O presidente Jair Bolsonaro cometeu crimes de responsabilidade.
Vários. Ele tem ameaçado a federação, tem infringido o direito social à saúde,
ameaça o livre exercício do Poder Legislativo e do Poder Judiciário. Tanto a
lei que regulamenta o afastamento do presidente, a 1079/1950, quanto a
Constituição Federal estabelecem o que são os crimes de responsabilidade.
Impeachment é um julgamento político, e quem estiver na presidência precisa
apenas de 172 votos para barrá-lo. O inquérito na PGR investiga se ele cometeu
outros crimes. Até agora os depoimentos e contradições enfraqueceram a defesa
do presidente. O procurador-geral da República, Augusto Aras, pode querer muito
arquivar o inquérito, mas os indícios aumentam a cada dia.
Bolsonaro pode enfrentar um processo de impeachment no
Congresso, se o deputado Rodrigo Maia der início. Há elementos para embasar um
pedido de interrupção de mandato por crime de responsabilidade. O Congresso
pode fazer isso ou não. É processo longo e penoso. Mas se não ocorrer, a
explicação não estará em falta de crime, mas sim em algum insondável motivo que
pertence aos desvãos da política.
O artigo 9º da lei 1079 estabelece em seu inciso 7 que é
crime contra a probidade da administração “proceder de modo incompatível com a
dignidade, a honra e o decoro do cargo”. Decoro que ele quebrou inumeráveis
vezes. No inciso 5, “infringir no provimento de cargos públicos, as normas
legais”. O que está sendo revelado no inquérito da suspeita de interferência na
Polícia Federal dá várias razões para se concluir que ele tentou ferir esse
dispositivo da lei. O artigo 6º caracteriza os crimes contra o livre exercício
dos poderes constitucionais. O primeiro inciso fala em “tentar dissolver o
Congresso Nacional” ou “tentar impedir o funcionamento de qualquer das
Câmaras”. O presidente Bolsonaro já participou de atos que explicitamente pedem
o fechamento do Congresso, em faixas e palavras de ordem e nos motivos da
convocação. Discursou dizendo que acreditava nos manifestantes e afirmou que as
Forças Armadas estavam com eles, em clara ameaça ao país. No artigo 7º, a lei
de 1950 define o crime contra o exercício dos direitos políticos, individuais e
sociais. Nele, o inciso 9 indica: “violar patentemente qualquer direito e
garantia individual.” Nesse ponto se enquadra a violação do direito à saúde,
quando ele prega diariamente contra as medidas recomendadas por todas as
autoridades sanitárias do mundo e todos os especialistas brasileiros em saúde
pública.
No artigo 85 da Constituição Federal são considerados crimes
de responsabilidade os atos do presidente que atentem contra: “a existência da
União.” Bolsonaro foi do “aqueles governadores paraíba” até a conclamação dos
empresários para jogar pesado contra os governadores porque “é guerra”. Isso
atenta contra a União. “O livre exercício do Poder Legislativo e do Poder
Judiciário”. Com as manifestações pedindo fechamento do Congresso e do Supremo,
o que fez Bolsonaro? “O exercício dos direitos políticos, individuais e
sociais”. Ele os fere insistentemente.
Mesmo se for arquivado, o inquérito na PGR pode fornecer elementos
para sustentar um processo de impeachment. Interferir na polícia judiciária
afeta o próprio livre exercício do Poder Judiciário.

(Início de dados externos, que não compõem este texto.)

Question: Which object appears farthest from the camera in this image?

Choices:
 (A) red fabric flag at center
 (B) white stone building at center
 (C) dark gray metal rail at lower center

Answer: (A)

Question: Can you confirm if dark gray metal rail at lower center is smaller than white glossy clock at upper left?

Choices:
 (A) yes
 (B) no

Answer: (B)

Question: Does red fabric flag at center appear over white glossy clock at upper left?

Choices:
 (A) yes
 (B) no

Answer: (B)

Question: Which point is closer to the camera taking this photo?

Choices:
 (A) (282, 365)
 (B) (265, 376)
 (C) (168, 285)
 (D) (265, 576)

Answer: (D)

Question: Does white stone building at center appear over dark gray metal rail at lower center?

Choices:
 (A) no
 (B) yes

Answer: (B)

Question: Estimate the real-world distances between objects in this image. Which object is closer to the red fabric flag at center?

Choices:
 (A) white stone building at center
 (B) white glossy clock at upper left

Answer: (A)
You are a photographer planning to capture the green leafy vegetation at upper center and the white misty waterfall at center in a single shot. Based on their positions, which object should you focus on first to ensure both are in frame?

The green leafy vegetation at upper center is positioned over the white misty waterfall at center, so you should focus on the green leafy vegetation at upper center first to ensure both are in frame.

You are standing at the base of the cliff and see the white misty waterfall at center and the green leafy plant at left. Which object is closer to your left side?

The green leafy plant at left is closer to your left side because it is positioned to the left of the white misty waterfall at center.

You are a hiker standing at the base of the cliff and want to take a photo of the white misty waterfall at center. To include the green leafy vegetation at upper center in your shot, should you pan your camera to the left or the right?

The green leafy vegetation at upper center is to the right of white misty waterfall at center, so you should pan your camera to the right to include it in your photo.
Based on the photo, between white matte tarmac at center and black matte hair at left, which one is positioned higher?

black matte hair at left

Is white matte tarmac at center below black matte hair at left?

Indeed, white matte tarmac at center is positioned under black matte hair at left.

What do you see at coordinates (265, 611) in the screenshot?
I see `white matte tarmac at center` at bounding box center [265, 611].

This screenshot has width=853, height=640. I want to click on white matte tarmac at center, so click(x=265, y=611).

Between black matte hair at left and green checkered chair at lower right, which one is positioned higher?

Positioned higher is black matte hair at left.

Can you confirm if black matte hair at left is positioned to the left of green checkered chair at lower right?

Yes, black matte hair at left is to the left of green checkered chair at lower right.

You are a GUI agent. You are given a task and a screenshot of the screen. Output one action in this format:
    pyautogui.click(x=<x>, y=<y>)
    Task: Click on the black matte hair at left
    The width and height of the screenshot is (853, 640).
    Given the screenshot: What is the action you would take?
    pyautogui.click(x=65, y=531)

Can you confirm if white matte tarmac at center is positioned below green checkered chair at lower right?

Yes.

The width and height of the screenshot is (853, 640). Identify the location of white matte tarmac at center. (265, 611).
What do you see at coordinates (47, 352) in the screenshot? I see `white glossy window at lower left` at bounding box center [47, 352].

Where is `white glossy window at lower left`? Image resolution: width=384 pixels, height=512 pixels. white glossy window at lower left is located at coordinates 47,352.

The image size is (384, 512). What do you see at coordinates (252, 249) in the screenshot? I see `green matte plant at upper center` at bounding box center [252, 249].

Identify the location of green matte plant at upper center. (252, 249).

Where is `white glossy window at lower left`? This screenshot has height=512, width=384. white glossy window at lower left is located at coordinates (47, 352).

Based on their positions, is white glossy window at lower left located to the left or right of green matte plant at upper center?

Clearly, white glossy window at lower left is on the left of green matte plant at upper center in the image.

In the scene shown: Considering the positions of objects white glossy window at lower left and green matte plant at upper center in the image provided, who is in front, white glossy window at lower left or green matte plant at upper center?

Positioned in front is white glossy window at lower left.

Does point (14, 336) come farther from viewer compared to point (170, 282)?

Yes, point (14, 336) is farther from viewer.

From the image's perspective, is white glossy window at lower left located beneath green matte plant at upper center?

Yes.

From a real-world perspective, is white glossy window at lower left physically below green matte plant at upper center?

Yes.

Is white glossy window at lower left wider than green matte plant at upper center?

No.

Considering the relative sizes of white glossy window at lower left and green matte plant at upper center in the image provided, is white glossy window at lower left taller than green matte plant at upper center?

A lei 1079/50 foi muitas vezes analisada durante o processo
de impeachment da ex-presidente Dilma. Ela foi acusada pelo artigo 10, que
define “os crimes contra a lei orçamentária”. A Constituição também, no artigo
85, fala dos crimes orçamentários. Depois que passa, fica na memória pouca
coisa, o registro é de que ela errou no Plano Safra, baixou decretos de criação
de despesa sem a prévia autorização do Congresso. Mas foi mais. As pedaladas
são apenas a palavra que a crônica política criou. Dilma caiu porque arruinou a
economia, criou uma recessão que perdurou por dois anos, fez uma escalada de
desemprego, abriu um rombo nas contas públicas e usou os bancos públicos para
pagar despesas orçamentárias. Ela fez gestão temerária na economia. Eu achava
naquela época, acho agora.
Desconhecer os crimes muito mais graves cometidos pelo presidente Jair Bolsonaro é aceitar um perigo infinitamente maior. Não se trata de ameaça à economia. Agora é a democracia que corre riscos.